I believe algorithm focused technical tests are useful. However, if the interviewing team hasn’t taken the time to understand both the problem and the answer, then they are completely pointless. So you’re exactly right here to challenge their bullshit.
bob_wiley@lemmy.world 1 year ago
[deleted]
coltorl@programming.dev 1 year ago
Ixoid@lemm.ee 1 year ago
In my experience, the job that HR excells at is creating and perpetuating the view that the company needs a HR dept. Generally, the most unneccesary people in an office are HR.
Elderos@lemmings.world 1 year ago
Holy. One place I worked at had way too many HR personnel. It was crazy. I happenned to have my workstation directly next to them. They quite literally did nothing all day. Nothing. At. All. It blew my mind.
So why did we have so many? Well at basically every company-wide meeting this dep was putting on the biggest theater performance of being overwhelmed by “governmental endless bureaucracy” or something. So they always tried to hire more of their own friends. Temporary roles always became permanent and we ended up with 20% of the company working HR. The owner of the company, bless his heart, really could not say no.
My experience with HR in most companies has been hit and miss, but this one example really opened my eyes. Of course if you hire people who are basically actors you run the risk of forming an HR dep that is very dramatic and manipulative.
I can’t really blame the workers for taking advantage of an easy job and making a great living out of browsing Facebook and gossiping all day. But it really suck that the actual good workers were over-worked because other areas of the business were under-staffed. Virtually nobody else had the political impact in the hiring process HR had. Obviously this business wasn’t run by genius.
shalafi@lemmy.world 1 year ago
20% of the company!? My last comapany had useless HR like that. Only 3 of them for 35 of us, but they did nothing and that was 2 too many. The “Director”, with all of two people under her, was so wildly incompetent we all thought she had something on the owner.

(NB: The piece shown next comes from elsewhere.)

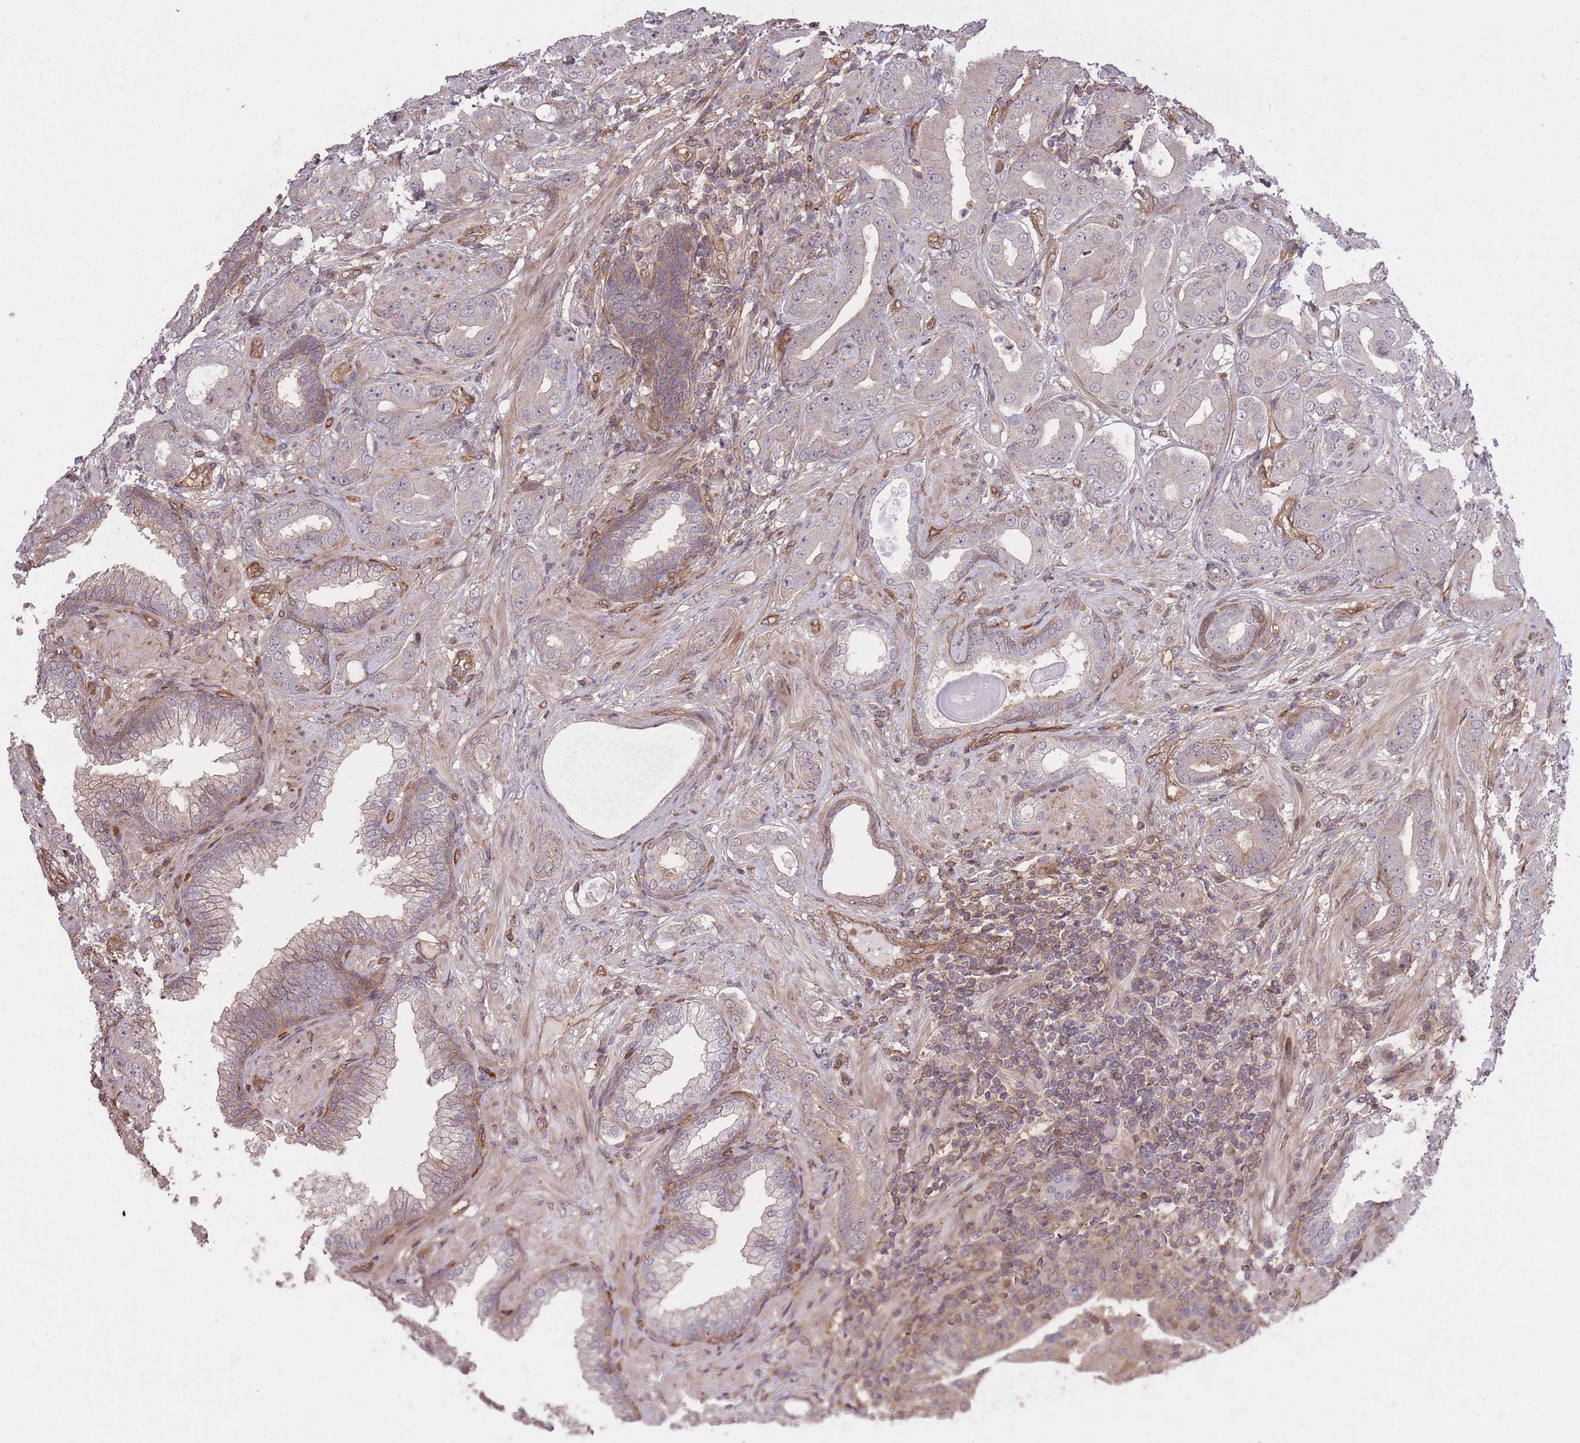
{"staining": {"intensity": "weak", "quantity": "25%-75%", "location": "cytoplasmic/membranous"}, "tissue": "prostate cancer", "cell_type": "Tumor cells", "image_type": "cancer", "snomed": [{"axis": "morphology", "description": "Adenocarcinoma, Low grade"}, {"axis": "topography", "description": "Prostate"}], "caption": "Protein expression analysis of human prostate cancer reveals weak cytoplasmic/membranous staining in about 25%-75% of tumor cells.", "gene": "PLD1", "patient": {"sex": "male", "age": 57}}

They couldn’t even handle their core job of bringing us solid candidates. Had no one under me but was still treated a management (IT) and finally put my foot down. Made it crystal clear, with many examples, that the people HR was bringing in didn’t have the most basic office related PC skills, and that I could tell on day-1 who was and wasn’t going to make it. Changes were made, success was had.
So ask yourself, how the hell is the IT guy a better judge of candidates than a “professional” HR team?!
I should add, my current company’s HR is rock and roll. It’s really nice working with them and I’m still good friends with one that left last year.
Elderos@lemmings.world 1 year ago
Yeah, 4 employees out of 20.
The fact this department even existed is a mystery to me. They didn’t even screen candidates or participate in interviews. It was basically 4 glorified secretaries. To be fair they also managed the payrolls, which consisted of sending the same excel file to he accountant each week. Realistically we would only have needed 1 person to keep track of whatever might pop up and to make sure the payroll system was up to date. The owners liked to screen and do the interviews themselves.
At some other place I worked we had 1 admin/accountant person working like 1 or 2 days a week for a business of about 40 employees. Again the owners were taking care of new hires.
HR as a department seems largely useless unless you’re hiring 365 days a week and have so many employees that you can’t keep up with all the requests.
0x0@programming.dev 1 year ago
This. 100x this.
The problem is that most times HR person is all you’ll get at the first interview and you’ll only get someone marginally tech-versed on the second interview. Even then you risk having some bozo who regrets not being hired by Google so all the questions are hyperbolic in the extreme and not related at all to daily tasks.